**WORK INSTRUCTIONS:**
Put every line of the records below into a Markdown table with two columns, Row and Line. Number each row and leave out blank lines.

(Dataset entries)
· · ·

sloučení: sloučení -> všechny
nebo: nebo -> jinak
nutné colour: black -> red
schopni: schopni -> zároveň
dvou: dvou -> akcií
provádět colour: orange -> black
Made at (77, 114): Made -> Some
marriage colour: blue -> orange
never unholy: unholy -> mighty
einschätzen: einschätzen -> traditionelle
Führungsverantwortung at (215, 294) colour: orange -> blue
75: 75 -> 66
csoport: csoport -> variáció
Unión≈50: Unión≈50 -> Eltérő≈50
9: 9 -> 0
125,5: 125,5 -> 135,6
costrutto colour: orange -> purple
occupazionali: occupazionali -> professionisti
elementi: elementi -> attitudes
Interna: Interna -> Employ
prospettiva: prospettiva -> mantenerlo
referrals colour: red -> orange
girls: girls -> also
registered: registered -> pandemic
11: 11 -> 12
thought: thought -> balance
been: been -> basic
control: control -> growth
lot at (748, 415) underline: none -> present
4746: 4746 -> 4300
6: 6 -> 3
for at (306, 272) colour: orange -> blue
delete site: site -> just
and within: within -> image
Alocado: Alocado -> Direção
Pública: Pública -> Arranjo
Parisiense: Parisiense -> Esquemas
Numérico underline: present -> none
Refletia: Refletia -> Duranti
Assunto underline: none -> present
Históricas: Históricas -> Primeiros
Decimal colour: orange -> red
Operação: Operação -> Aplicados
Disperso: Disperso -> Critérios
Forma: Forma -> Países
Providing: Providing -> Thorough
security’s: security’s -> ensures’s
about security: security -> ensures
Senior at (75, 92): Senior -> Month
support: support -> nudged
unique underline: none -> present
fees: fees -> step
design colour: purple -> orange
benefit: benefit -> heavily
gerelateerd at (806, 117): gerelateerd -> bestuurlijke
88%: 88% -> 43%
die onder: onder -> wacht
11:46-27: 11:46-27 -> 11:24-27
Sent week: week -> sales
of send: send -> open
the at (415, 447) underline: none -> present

· · ·

**COMPLETE OUTPUT:**
| Row | Line |
|---|---|
| 1 | sloučení: sloučení -> všechny |
| 2 | nebo: nebo -> jinak |
| 3 | nutné colour: black -> red |
| 4 | schopni: schopni -> zároveň |
| 5 | dvou: dvou -> akcií |
| 6 | provádět colour: orange -> black |
| 7 | Made at (77, 114): Made -> Some |
| 8 | marriage colour: blue -> orange |
| 9 | never unholy: unholy -> mighty |
| 10 | einschätzen: einschätzen -> traditionelle |
| 11 | Führungsverantwortung at (215, 294) colour: orange -> blue |
| 12 | 75: 75 -> 66 |
| 13 | csoport: csoport -> variáció |
| 14 | Unión≈50: Unión≈50 -> Eltérő≈50 |
| 15 | 9: 9 -> 0 |
| 16 | 125,5: 125,5 -> 135,6 |
| 17 | costrutto colour: orange -> purple |
| 18 | occupazionali: occupazionali -> professionisti |
| 19 | elementi: elementi -> attitudes |
| 20 | Interna: Interna -> Employ |
| 21 | prospettiva: prospettiva -> mantenerlo |
| 22 | referrals colour: red -> orange |
| 23 | girls: girls -> also |
| 24 | registered: registered -> pandemic |
| 25 | 11: 11 -> 12 |
| 26 | thought: thought -> balance |
| 27 | been: been -> basic |
| 28 | control: control -> growth |
| 29 | lot at (748, 415) underline: none -> present |
| 30 | 4746: 4746 -> 4300 |
| 31 | 6: 6 -> 3 |
| 32 | for at (306, 272) colour: orange -> blue |
| 33 | delete site: site -> just |
| 34 | and within: within -> image |
| 35 | Alocado: Alocado -> Direção |
| 36 | Pública: Pública -> Arranjo |
| 37 | Parisiense: Parisiense -> Esquemas |
| 38 | Numérico underline: present -> none |
| 39 | Refletia: Refletia -> Duranti |
| 40 | Assunto underline: none -> present |
| 41 | Históricas: Históricas -> Primeiros |
| 42 | Decimal colour: orange -> red |
| 43 | Operação: Operação -> Aplicados |
| 44 | Disperso: Disperso -> Critérios |
| 45 | Forma: Forma -> Países |
| 46 | Providing: Providing -> Thorough |
| 47 | security’s: security’s -> ensures’s |
| 48 | about security: security -> ensures |
| 49 | Senior at (75, 92): Senior -> Month |
| 50 | support: support -> nudged |
| 51 | unique underline: none -> present |
| 52 | fees: fees -> step |
| 53 | design colour: purple -> orange |
| 54 | benefit: benefit -> heavily |
| 55 | gerelateerd at (806, 117): gerelateerd -> bestuurlijke |
| 56 | 88%: 88% -> 43% |
| 57 | die onder: onder -> wacht |
| 58 | 11:46-27: 11:46-27 -> 11:24-27 |
| 59 | Sent week: week -> sales |
| 60 | of send: send -> open |
| 61 | the at (415, 447) underline: none -> present |